[EXERCISE]
Rewrite the records below with every instance of "chart" changed to "graph" and all other text left unchanged. Leave the pictures out of your answer.

[AVAILABLE RECORDS]
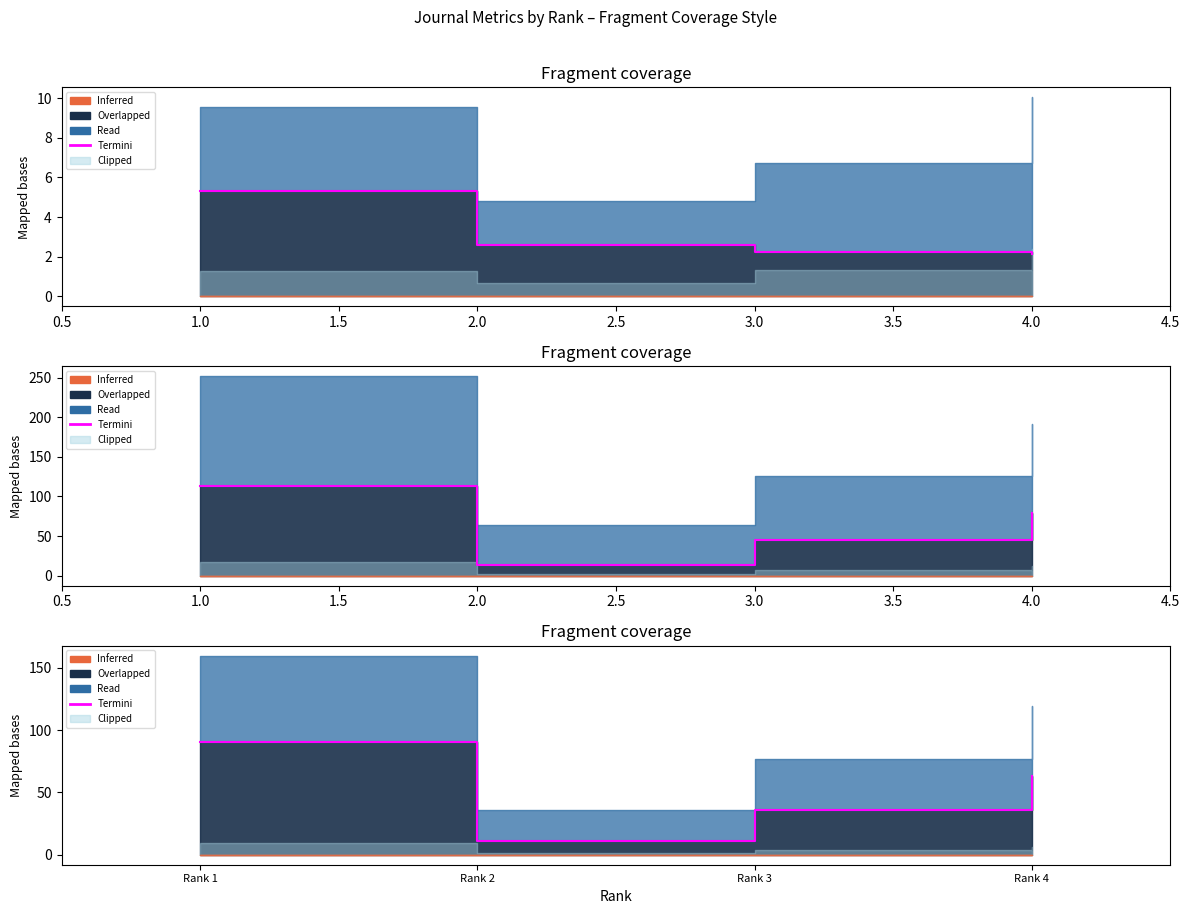

True or false: there are more than 1 points higher than both neighbors.

False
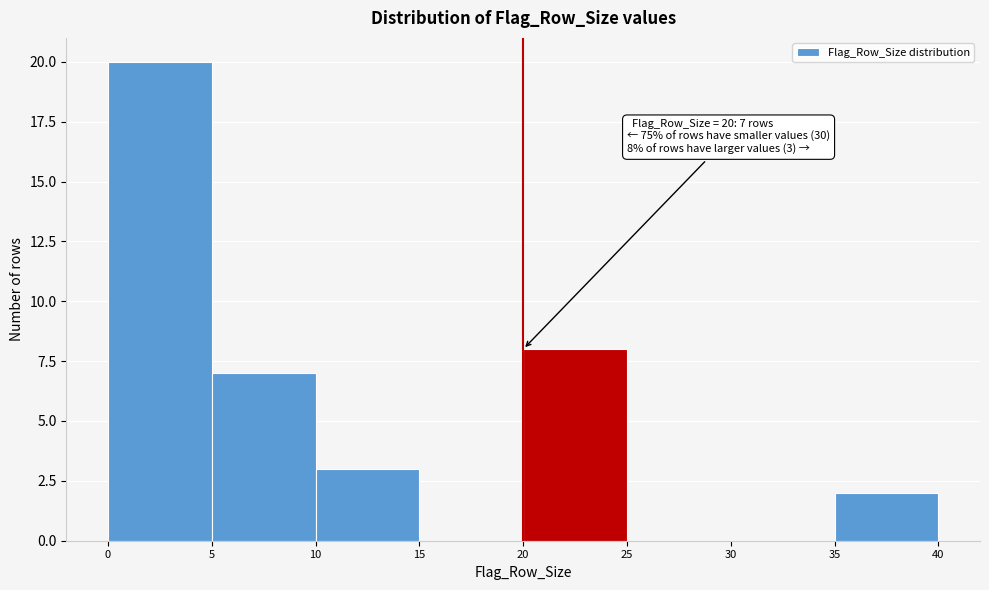

Which range on the x-axis has the tallest bar?

0 to 5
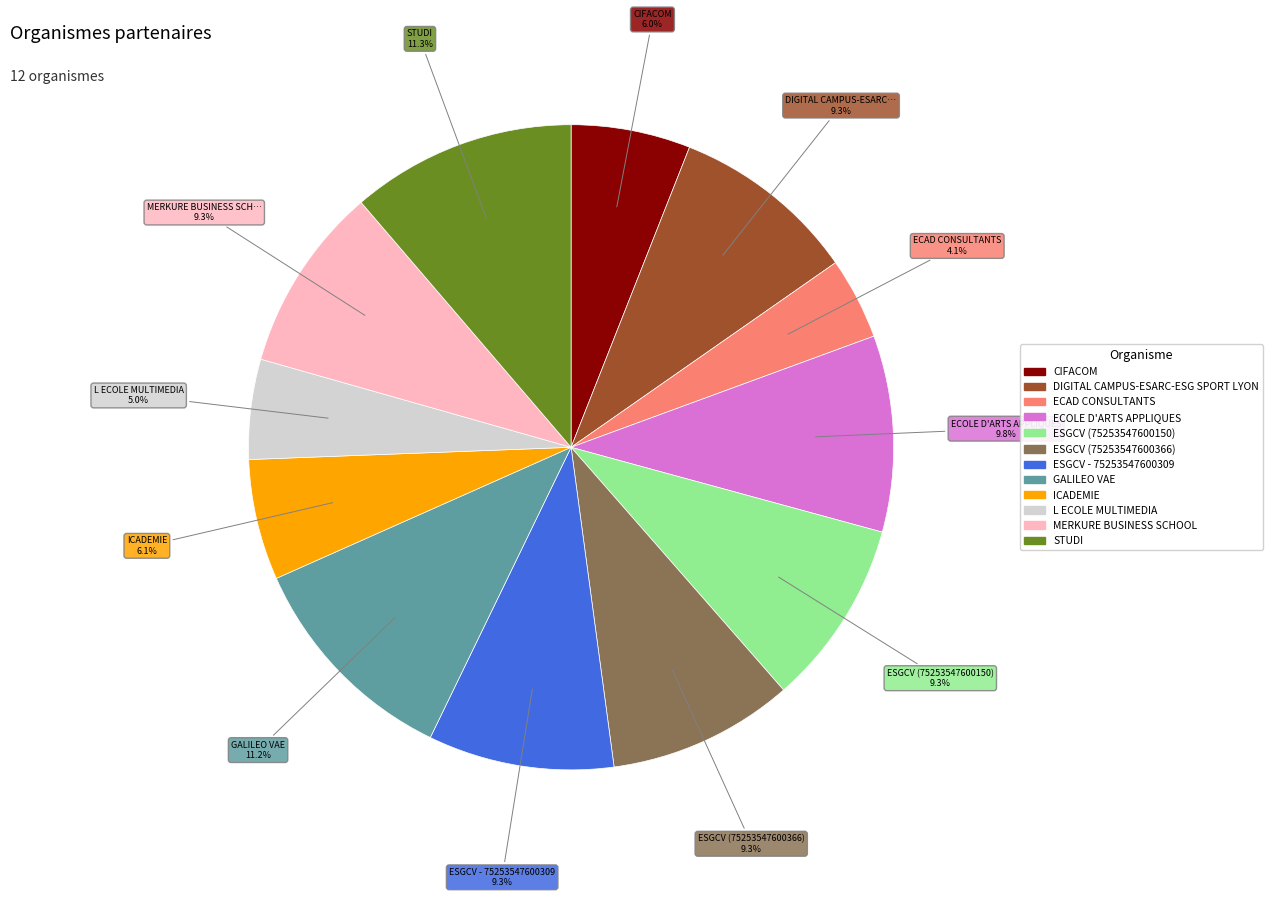

What percentage is the DIGITAL CAMPUS-ESARC-ESG SPORT LYON slice, to the nearest percent?

9%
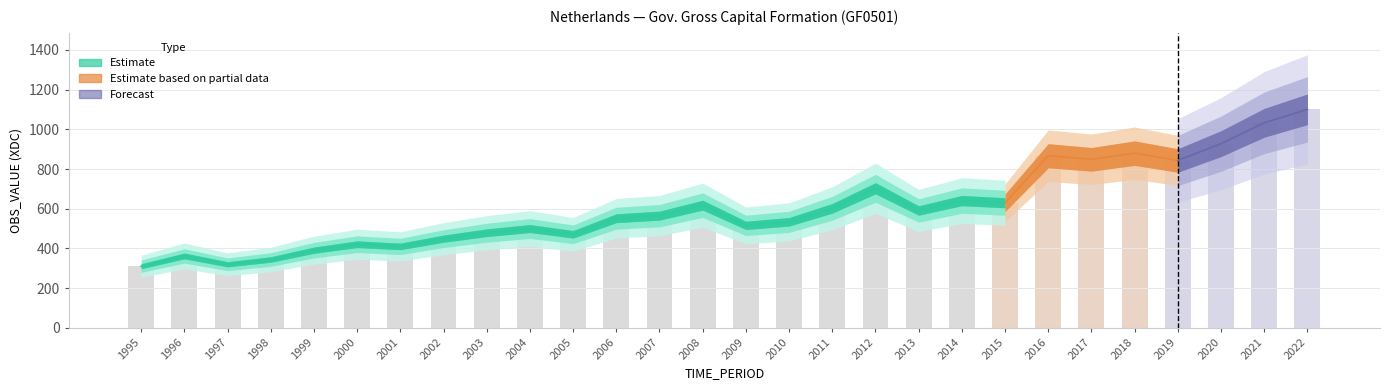

What is the average value?

604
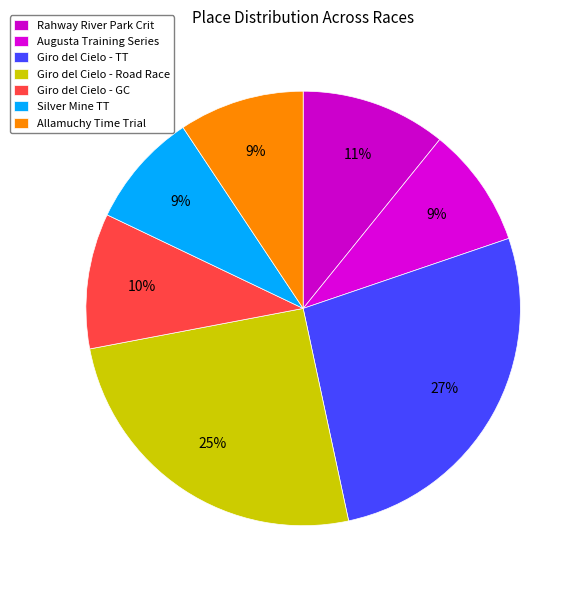

How many segments does this pie chart have?

7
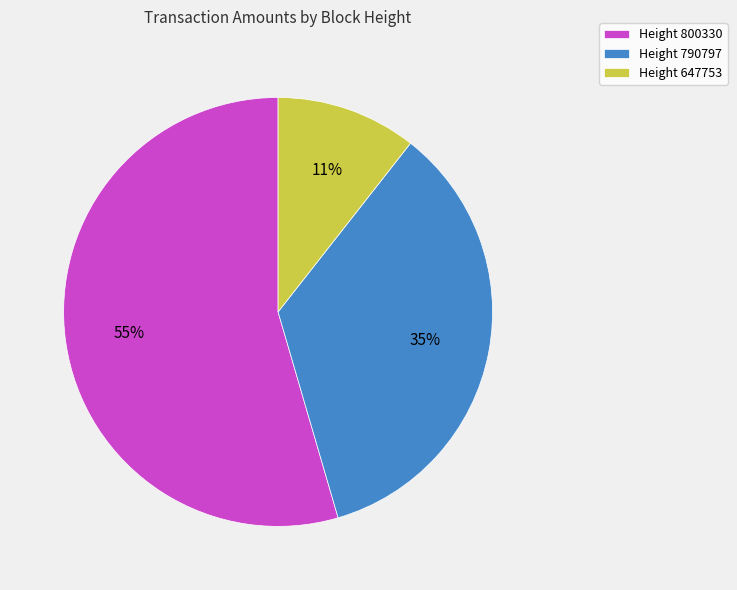

Combined, do Height 800330 and Height 647753 account for over 50%?

Yes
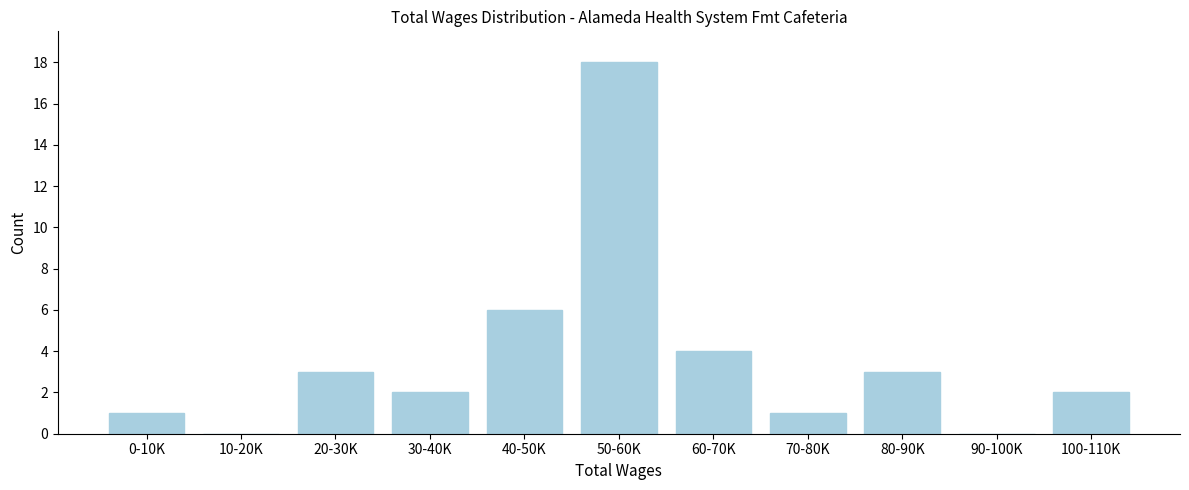

Reading left to right, transcribe all the data shown in this chart.

0-10K=1	10-20K=0	20-30K=3	30-40K=2	40-50K=6	50-60K=18	60-70K=4	70-80K=1	80-90K=3	90-100K=0	100-110K=2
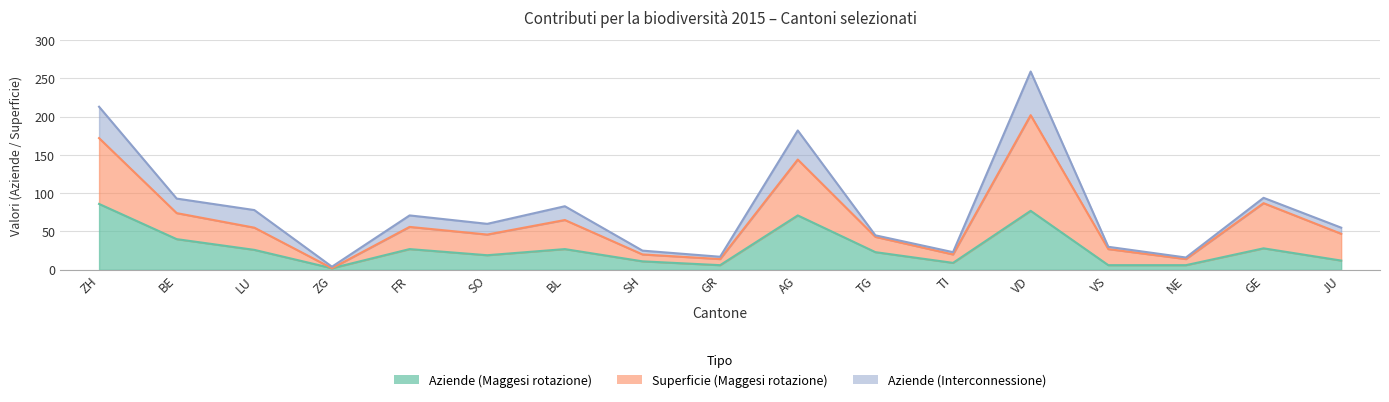

True or false: Aziende (Maggesi rotazione) and Superficie (Maggesi rotazione) intersect in this chart.

False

[TASK RESPONSE]
True or false: there are more than 1 points higher than both neighbors.

False

Which range on the x-axis has the tallest bar?

0 to 5

What percentage is the DIGITAL CAMPUS-ESARC-ESG SPORT LYON slice, to the nearest percent?

9%

What is the average value?

604

How many segments does this pie graph have?

7

Combined, do Height 800330 and Height 647753 account for over 50%?

Yes

Reading left to right, transcribe all the data shown in this graph.

0-10K=1	10-20K=0	20-30K=3	30-40K=2	40-50K=6	50-60K=18	60-70K=4	70-80K=1	80-90K=3	90-100K=0	100-110K=2

True or false: Aziende (Maggesi rotazione) and Superficie (Maggesi rotazione) intersect in this graph.

False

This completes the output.